[PERMINTAAN PEKERJAAN 1] Ketik ulang baris-baris catatan tanpa perubahan, mulai dari baris pertama catatan dan berakhir pada baris yang memuat "digitaal telwerk en anti lek nozzle, compleet", termasuk kedua ujungnya.
[PERMINTAAN PEKERJAAN 2] Lanjutkan berita tentang penolakan Sabda Raja di Yogyakarta dari kalimat terakhir yang ditampilkan.

Tolak Sabda Raja, 200 Spanduk Siap Dipasang di Yogya

Spanduk menolak Sabda Raja yang sudah terpasang terlihat di pintu masuk Alun-alun Utara Keraton Yogyakarta.

oleh Yanuar H diperbarui 08 Mei 2015, 15:53 WIB
Diterbitkan 08 Mei 2015, 15:53 WIB
Polemik Keraton Yogyakarta
Spanduk menolak Sabda Raja yang sudah terpasang terlihat di pintu masuk Alun-alun Utara Keraton Yogyakarta. (Liputan6.com/Fathi Mahmud)

Liputan6.com, Yogyakarta - 200 Spanduk menentang Sabda Raja akan dipasang di seluruh Daerah Istimewa Yogyakarta (DIY). Spanduk yang sudah terpasang terlihat di pintu masuk Alun-alun Utara Keraton Yogyakarta bertuliskan, "Kembalikan Paugeran. Jogja Tetap Istimewa tertanda Warga Kauman Yogyakarta".

Salah satu warga Yogyakarta, Antok mengatakan pihaknya sudah menyiapkan 200 spanduk yang berisi menentang Sabda Raja dan tetap pada tata aturan yang ada.

[CATATAN YANG DISEDIAKAN]
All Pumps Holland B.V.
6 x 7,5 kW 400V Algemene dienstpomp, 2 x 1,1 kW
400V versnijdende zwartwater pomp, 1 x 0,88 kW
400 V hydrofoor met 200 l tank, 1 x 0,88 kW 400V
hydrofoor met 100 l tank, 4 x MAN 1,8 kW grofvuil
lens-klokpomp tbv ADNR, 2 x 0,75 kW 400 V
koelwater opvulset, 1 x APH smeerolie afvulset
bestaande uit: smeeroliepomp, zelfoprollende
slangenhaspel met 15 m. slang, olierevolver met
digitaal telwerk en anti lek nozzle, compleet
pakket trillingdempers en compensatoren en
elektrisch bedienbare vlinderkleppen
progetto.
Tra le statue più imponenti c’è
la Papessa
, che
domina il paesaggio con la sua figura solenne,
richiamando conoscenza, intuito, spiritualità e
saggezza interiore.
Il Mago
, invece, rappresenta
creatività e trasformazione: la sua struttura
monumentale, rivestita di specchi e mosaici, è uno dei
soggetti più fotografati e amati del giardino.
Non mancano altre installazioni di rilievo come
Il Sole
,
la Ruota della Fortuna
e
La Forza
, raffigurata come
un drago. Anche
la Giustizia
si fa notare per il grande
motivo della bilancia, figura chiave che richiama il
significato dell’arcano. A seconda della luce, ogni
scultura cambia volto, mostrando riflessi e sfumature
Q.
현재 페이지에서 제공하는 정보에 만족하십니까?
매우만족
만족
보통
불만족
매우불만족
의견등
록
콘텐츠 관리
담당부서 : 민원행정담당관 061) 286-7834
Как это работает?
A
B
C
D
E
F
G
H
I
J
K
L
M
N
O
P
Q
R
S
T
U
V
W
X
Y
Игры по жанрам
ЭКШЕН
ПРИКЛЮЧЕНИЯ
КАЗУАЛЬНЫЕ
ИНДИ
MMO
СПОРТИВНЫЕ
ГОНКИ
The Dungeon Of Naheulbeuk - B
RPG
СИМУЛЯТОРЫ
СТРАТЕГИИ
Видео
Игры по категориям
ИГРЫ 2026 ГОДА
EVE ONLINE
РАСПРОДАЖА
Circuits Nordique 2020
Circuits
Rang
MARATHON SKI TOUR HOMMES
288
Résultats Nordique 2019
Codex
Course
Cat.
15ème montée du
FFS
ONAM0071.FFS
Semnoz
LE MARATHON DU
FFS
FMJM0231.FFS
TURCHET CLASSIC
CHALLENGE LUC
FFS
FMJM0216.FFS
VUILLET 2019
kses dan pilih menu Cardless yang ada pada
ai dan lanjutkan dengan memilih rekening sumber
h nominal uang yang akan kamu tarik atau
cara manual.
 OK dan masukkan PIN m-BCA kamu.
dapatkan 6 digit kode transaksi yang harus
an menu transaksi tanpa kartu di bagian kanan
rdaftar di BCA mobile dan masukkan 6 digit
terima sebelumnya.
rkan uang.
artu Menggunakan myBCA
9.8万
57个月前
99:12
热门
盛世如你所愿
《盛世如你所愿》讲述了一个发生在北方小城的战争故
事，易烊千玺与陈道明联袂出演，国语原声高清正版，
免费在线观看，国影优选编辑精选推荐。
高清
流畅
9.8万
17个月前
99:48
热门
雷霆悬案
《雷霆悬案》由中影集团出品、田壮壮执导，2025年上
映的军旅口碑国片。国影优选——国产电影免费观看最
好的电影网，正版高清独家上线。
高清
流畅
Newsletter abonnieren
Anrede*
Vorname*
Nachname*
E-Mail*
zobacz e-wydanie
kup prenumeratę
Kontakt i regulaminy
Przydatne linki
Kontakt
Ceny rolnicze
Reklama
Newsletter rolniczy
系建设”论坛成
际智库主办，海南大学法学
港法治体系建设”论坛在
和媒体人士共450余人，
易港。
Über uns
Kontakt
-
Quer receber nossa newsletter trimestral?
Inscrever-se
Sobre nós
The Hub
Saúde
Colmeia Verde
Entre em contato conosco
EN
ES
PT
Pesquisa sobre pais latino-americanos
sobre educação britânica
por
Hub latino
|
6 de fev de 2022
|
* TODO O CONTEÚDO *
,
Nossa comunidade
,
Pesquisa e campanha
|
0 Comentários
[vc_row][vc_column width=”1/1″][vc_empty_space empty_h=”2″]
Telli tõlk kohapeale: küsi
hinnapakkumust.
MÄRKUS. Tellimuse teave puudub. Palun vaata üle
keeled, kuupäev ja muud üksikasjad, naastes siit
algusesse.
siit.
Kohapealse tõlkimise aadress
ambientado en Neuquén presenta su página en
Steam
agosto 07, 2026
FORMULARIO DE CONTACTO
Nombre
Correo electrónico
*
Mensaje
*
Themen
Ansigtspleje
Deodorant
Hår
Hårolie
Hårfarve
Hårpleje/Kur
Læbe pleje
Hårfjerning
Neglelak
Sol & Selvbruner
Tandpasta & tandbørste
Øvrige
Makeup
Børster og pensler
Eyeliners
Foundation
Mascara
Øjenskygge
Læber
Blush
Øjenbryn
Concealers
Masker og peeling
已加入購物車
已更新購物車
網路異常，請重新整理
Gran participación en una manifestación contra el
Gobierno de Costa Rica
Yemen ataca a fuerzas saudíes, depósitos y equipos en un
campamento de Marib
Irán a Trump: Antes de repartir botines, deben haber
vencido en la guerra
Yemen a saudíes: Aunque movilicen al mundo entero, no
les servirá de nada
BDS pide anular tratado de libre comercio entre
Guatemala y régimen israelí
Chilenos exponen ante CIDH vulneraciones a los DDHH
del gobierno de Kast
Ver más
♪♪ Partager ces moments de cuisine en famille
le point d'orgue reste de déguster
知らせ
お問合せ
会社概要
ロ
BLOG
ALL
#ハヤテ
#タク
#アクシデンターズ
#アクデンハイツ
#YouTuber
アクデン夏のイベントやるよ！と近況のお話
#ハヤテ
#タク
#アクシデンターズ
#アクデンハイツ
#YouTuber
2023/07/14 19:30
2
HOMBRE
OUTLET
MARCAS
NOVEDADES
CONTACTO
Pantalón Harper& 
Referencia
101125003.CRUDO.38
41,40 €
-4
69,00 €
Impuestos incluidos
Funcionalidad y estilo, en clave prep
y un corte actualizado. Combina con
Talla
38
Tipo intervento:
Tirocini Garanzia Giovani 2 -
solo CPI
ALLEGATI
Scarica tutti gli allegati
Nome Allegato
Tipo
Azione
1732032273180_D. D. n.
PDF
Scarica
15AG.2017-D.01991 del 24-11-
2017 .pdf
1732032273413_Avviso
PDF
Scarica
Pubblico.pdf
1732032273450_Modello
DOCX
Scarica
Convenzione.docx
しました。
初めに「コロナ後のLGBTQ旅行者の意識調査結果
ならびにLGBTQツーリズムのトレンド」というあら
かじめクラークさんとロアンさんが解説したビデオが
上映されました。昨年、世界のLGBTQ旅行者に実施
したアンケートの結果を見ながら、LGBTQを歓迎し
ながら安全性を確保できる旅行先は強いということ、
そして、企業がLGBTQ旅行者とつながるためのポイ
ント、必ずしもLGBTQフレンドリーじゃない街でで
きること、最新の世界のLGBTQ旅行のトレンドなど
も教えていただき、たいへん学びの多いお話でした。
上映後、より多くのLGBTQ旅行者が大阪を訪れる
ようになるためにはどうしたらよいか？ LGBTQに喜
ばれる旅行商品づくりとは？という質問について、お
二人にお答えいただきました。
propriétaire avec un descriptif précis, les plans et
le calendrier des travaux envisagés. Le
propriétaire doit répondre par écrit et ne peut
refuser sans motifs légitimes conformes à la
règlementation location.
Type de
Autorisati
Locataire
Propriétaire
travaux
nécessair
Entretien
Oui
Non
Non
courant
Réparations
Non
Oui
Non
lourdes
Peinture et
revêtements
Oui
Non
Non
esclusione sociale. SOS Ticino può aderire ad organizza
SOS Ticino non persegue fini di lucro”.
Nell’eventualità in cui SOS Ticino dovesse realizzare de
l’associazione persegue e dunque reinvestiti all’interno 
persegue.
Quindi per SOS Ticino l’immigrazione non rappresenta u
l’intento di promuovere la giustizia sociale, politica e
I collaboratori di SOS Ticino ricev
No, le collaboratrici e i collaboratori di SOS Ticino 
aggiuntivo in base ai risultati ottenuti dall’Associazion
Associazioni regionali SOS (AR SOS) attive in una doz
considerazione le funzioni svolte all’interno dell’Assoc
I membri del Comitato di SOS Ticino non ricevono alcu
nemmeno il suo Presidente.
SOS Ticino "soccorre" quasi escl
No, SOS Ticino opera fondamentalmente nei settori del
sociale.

[KELUARAN YANG DIHARAPKAN 1]
All Pumps Holland B.V.
6 x 7,5 kW 400V Algemene dienstpomp, 2 x 1,1 kW
400V versnijdende zwartwater pomp, 1 x 0,88 kW
400 V hydrofoor met 200 l tank, 1 x 0,88 kW 400V
hydrofoor met 100 l tank, 4 x MAN 1,8 kW grofvuil
lens-klokpomp tbv ADNR, 2 x 0,75 kW 400 V
koelwater opvulset, 1 x APH smeerolie afvulset
bestaande uit: smeeroliepomp, zelfoprollende
slangenhaspel met 15 m. slang, olierevolver met
digitaal telwerk en anti lek nozzle, compleet

[KELUARAN YANG DIHARAPKAN 2]
"Nanti kita buat rakyat bersatu...Kita buat 200 spanduk dulu di 200 titik lalu dipasang," ujar Antok di Alun-alun Utara Keraton Ngayogyakarta Hadiningrat, Kota Yogyakarta, Jumat (8/5/2015).

Antok menjelaskan, warga Kauman tidak setuju dengan Sabda Raja karena menghilangkan gelar Khalifatullah yang merupakan perwujudan kerajaan berbasis agama Islam.

"Dikembalikan ke asalnya aja sesuai aturan yang ada dengan Sabda Raja itu kan diubah-ubah sendiri itu dikembalikan. Warga Kauman itu tidak terima karena Khalifatullah dihilangi itu tidak perwakilan Gusti Allah...," tutur dia.

Antok juga menyoroti banyak hal yang berlawanan dengan isi Sabda Raja. Seperti penghapusan lafadz Islam saat Sabda Raja.

"Ini warga Kauman nggak terima lafadz Islamnya dihilangi, padahal yang buat ini kan pendahulunya orang Islam semua," ucap Antok.

Sebelumnya, Sri Sultan Hamengku Buwono X mengeluarkan Sabda Raja di Siti Hinggil Keraton Yogyakarta pada Kamis 29 April 2015 dan Selasa 5 Mei 2015, serta Dawuh atau perintah raja. Adapun 5 poin Sabda Raja pertama adalah pergantian nama Sri Sultan Hamengku Buwono menjadi Sri Sultan Hamengku Bawono. Kedua, gelar Sultan tentang Khalifatullah dihapuskan.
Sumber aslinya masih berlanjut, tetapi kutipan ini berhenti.